--- Task item ---
Without the images, write out the whole listing exactly.

--- Provided information ---
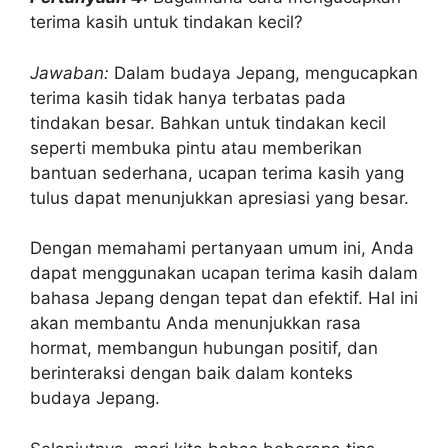
terima kasih untuk tindakan kecil?
Jawaban:
Dalam budaya Jepang, mengucapkan
terima kasih tidak hanya terbatas pada
tindakan besar. Bahkan untuk tindakan kecil
seperti membuka pintu atau memberikan
bantuan sederhana, ucapan terima kasih yang
tulus dapat menunjukkan apresiasi yang besar.
Dengan memahami pertanyaan umum ini, Anda
dapat menggunakan ucapan terima kasih dalam
bahasa Jepang dengan tepat dan efektif. Hal ini
akan membantu Anda menunjukkan rasa
hormat, membangun hubungan positif, dan
berinteraksi dengan baik dalam konteks
budaya Jepang.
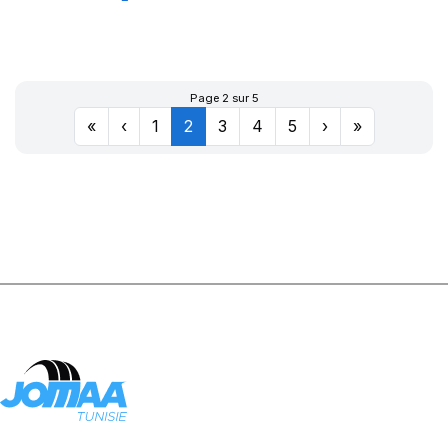
XL DYNAXER
HP5
Page 2 sur 5
«
‹
1
2
3
4
5
›
»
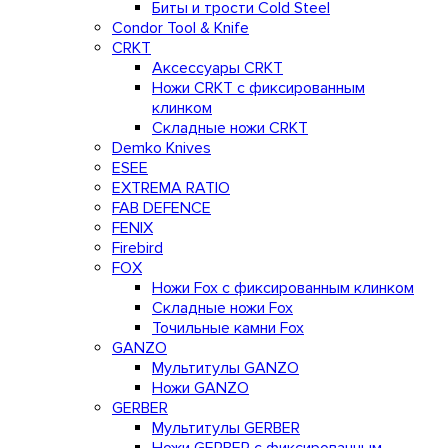
Биты и трости Cold Steel
Condor Tool & Knife
CRKT
Аксессуары CRKT
Ножи CRKT с фиксированным
клинком
Складные ножи CRKT
Demko Knives
ESEE
EXTREMA RATIO
FAB DEFENCE
FENIX
Firebird
FOX
Ножи Fox с фиксированным клинком
Складные ножи Fox
Точильные камни Fox
GANZO
Мультитулы GANZO
Ножи GANZO
GERBER
Мультитулы GERBER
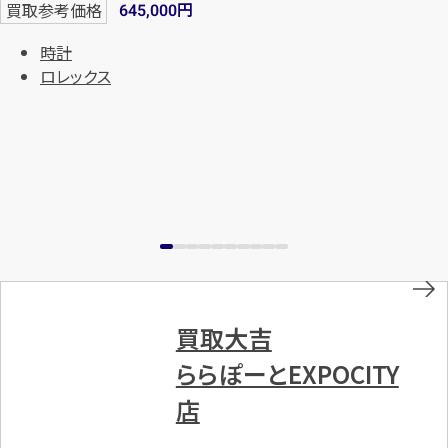
円
買取参考価格
645,000
時計
ロレックス
買取大吉
ららぽーとEXPOCITY
店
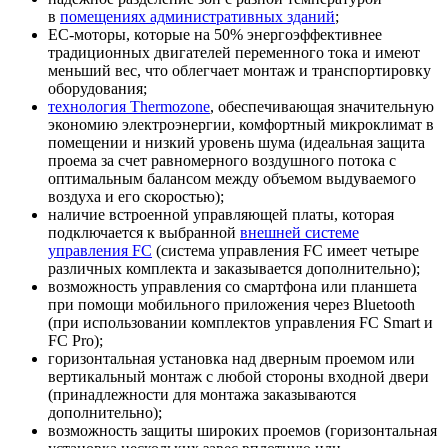
в
помещениях административных зданий
;
EC-моторы, которые на 50% энергоэффективнее
традиционных двигателей переменного тока и имеют
меньший вес, что облегчает монтаж и транспортировку
оборудования;
технология Thermozone
, обеспечивающая значительную
экономию электроэнергии, комфортный микроклимат в
помещении и низкий уровень шума (идеальная защита
проема за счет равномерного воздушного потока с
оптимальным балансом между объемом выдуваемого
воздуха и его скоростью);
наличие встроенной управляющей платы, которая
подключается к выбранной
внешней системе
управления FC
(система управления FC имеет четыре
различных комплекта и заказывается дополнительно);
возможность управления со смартфона или планшета
при помощи мобильного приложения через Bluetooth
(при использовании комплектов управления FC Smart и
FC Pro);
горизонтальная установка над дверным проемом или
вертикальный монтаж с любой стороны входной двери
(принадлежности для монтажа заказываются
дополнительно);
возможность защиты широких проемов (горизонтальная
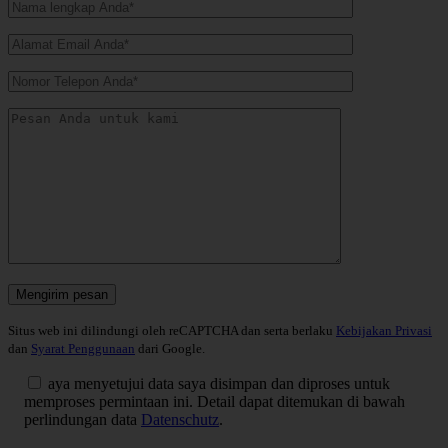
Situs web ini dilindungi oleh reCAPTCHA dan serta berlaku
Kebijakan Privasi
dan
Syarat Penggunaan
dari Google.
aya menyetujui data saya disimpan dan diproses untuk
memproses permintaan ini. Detail dapat ditemukan di bawah
perlindungan data
Datenschutz
.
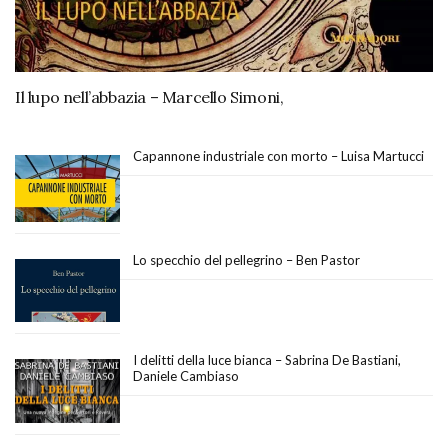
Il lupo nell’abbazia – Marcello Simoni,
Capannone industriale con morto – Luisa Martucci
Lo specchio del pellegrino – Ben Pastor
I delitti della luce bianca – Sabrina De Bastiani,
Daniele Cambiaso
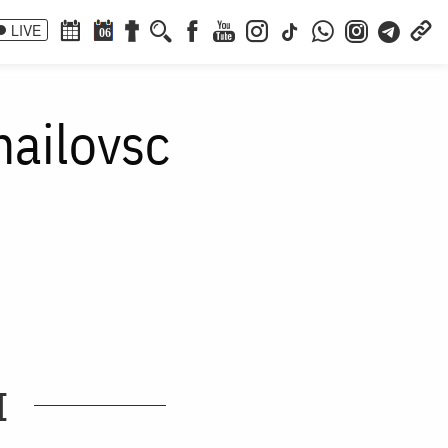
LIVE
06
hailovsc
I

--- Result below ---
terima kasih untuk tindakan kecil?
Jawaban:
Dalam budaya Jepang, mengucapkan
terima kasih tidak hanya terbatas pada
tindakan besar. Bahkan untuk tindakan kecil
seperti membuka pintu atau memberikan
bantuan sederhana, ucapan terima kasih yang
tulus dapat menunjukkan apresiasi yang besar.
Dengan memahami pertanyaan umum ini, Anda
dapat menggunakan ucapan terima kasih dalam
bahasa Jepang dengan tepat dan efektif. Hal ini
akan membantu Anda menunjukkan rasa
hormat, membangun hubungan positif, dan
berinteraksi dengan baik dalam konteks
budaya Jepang.
XL DYNAXER
HP5
Page 2 sur 5
«
‹
1
2
3
4
5
›
»
Биты и трости Cold Steel
Condor Tool & Knife
CRKT
Аксессуары CRKT
Ножи CRKT с фиксированным
клинком
Складные ножи CRKT
Demko Knives
ESEE
EXTREMA RATIO
FAB DEFENCE
FENIX
Firebird
FOX
Ножи Fox с фиксированным клинком
Складные ножи Fox
Точильные камни Fox
GANZO
Мультитулы GANZO
Ножи GANZO
GERBER
Мультитулы GERBER
円
買取参考価格
645,000
時計
ロレックス
買取大吉
ららぽーとEXPOCITY
店
в
помещениях административных зданий
;
EC-моторы, которые на 50% энергоэффективнее
традиционных двигателей переменного тока и имеют
меньший вес, что облегчает монтаж и транспортировку
оборудования;
технология Thermozone
, обеспечивающая значительную
экономию электроэнергии, комфортный микроклимат в
помещении и низкий уровень шума (идеальная защита
проема за счет равномерного воздушного потока с
оптимальным балансом между объемом выдуваемого
воздуха и его скоростью);
наличие встроенной управляющей платы, которая
подключается к выбранной
внешней системе
управления FC
(система управления FC имеет четыре
различных комплекта и заказывается дополнительно);
возможность управления со смартфона или планшета
при помощи мобильного приложения через Bluetooth
(при использовании комплектов управления FC Smart и
FC Pro);
горизонтальная установка над дверным проемом или
вертикальный монтаж с любой стороны входной двери
(принадлежности для монтажа заказываются
дополнительно);
возможность защиты широких проемов (горизонтальная
Situs web ini dilindungi oleh reCAPTCHA dan serta berlaku
Kebijakan Privasi
dan
Syarat Penggunaan
dari Google.
aya menyetujui data saya disimpan dan diproses untuk
memproses permintaan ini. Detail dapat ditemukan di bawah
perlindungan data
Datenschutz
.
Il lupo nell’abbazia – Marcello Simoni,
Capannone industriale con morto – Luisa Martucci
Lo specchio del pellegrino – Ben Pastor
I delitti della luce bianca – Sabrina De Bastiani,
Daniele Cambiaso
LIVE
06
hailovsc
I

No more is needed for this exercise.